## Text block
"""

Let us generalize the Kruskal–Wallis \(H\) test described so far with an example. Denote random samples collected independently from the \(k\) populations (at each level of one factor) when their sample sizes are \(n_1 , n_2 , ... , n_k\) as follows: (\(n = n_1 + n_2 + \cdots + n_k\)).

Table 10.3.3 Notation for random samples from each level

Lebel 1 Lebel 2 \(\cdots\) Lebel \(k\)
\(X_{11}\) \(X_{21}\) \(\cdots\) \(X_{k1}\)
\(X_{12}\) \(X_{22}\) \(\cdots\) \(X_{k2}\)
\(\cdots\) \(\cdots\) \(\cdots\) \(\cdots\)
\(X_{1n_{1}}\) \(X_{2n_{2}}\) \(\cdots\) \(X_{kn_{k}}\)

"""

## Supplied data
"""

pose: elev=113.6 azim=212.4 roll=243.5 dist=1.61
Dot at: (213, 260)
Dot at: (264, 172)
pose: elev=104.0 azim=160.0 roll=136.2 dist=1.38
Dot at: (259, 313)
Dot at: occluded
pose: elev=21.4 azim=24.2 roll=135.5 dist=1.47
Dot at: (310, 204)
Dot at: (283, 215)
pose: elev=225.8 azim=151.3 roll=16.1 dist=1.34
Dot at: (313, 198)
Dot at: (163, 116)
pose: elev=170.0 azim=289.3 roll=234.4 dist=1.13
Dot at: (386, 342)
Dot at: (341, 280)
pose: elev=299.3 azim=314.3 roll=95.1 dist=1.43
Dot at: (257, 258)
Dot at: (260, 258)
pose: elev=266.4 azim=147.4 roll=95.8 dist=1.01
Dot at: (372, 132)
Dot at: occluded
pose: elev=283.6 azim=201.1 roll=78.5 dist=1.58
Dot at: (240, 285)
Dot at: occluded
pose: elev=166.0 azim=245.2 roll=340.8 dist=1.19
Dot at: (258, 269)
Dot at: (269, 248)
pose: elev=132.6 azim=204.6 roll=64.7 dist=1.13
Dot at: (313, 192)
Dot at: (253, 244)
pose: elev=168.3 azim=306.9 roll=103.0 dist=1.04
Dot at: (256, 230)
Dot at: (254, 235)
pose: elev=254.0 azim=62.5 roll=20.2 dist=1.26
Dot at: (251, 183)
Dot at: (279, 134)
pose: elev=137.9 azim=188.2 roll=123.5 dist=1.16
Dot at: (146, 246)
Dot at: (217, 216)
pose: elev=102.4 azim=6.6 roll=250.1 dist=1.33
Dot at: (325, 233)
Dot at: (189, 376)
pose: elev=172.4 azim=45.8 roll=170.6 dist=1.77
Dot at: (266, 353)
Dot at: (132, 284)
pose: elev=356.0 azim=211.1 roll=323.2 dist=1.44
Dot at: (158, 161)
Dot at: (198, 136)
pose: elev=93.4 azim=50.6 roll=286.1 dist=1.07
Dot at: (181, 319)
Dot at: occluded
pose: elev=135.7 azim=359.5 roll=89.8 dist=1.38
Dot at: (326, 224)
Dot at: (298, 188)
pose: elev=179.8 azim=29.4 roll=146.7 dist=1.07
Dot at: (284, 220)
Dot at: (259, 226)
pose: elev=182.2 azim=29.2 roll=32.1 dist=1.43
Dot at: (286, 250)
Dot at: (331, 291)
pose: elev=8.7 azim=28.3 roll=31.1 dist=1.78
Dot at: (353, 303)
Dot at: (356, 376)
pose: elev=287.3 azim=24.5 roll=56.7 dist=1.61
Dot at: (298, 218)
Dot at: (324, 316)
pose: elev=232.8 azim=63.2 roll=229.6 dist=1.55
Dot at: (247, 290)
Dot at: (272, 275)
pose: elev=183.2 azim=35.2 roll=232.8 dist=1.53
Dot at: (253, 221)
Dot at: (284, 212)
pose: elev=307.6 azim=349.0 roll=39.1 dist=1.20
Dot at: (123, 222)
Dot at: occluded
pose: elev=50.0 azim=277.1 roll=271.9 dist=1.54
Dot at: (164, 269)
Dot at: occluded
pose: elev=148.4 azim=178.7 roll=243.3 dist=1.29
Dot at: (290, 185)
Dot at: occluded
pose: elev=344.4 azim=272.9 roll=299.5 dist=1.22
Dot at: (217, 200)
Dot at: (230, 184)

"""

## Stated task 1
In the Kruskal–Wallis text above, rewrite the paragraph beginning "Let us generalize" as one shorter sentence that keeps its main facts.
## Stated task 2
List the symbols that the table in the Kruskal–Wallis text uses for the first observation at each level.

## Result 1
To generalize the Kruskal–Wallis \(H\) test, independent random samples are taken from \(k\) populations, one for each level of a single factor, with sample sizes \(n_1, n_2, \ldots, n_k\) and total \(n = n_1 + n_2 + \cdots + n_k\).

## Result 2
- \(X_{11}\)
- \(X_{21}\)
- \(X_{k1}\)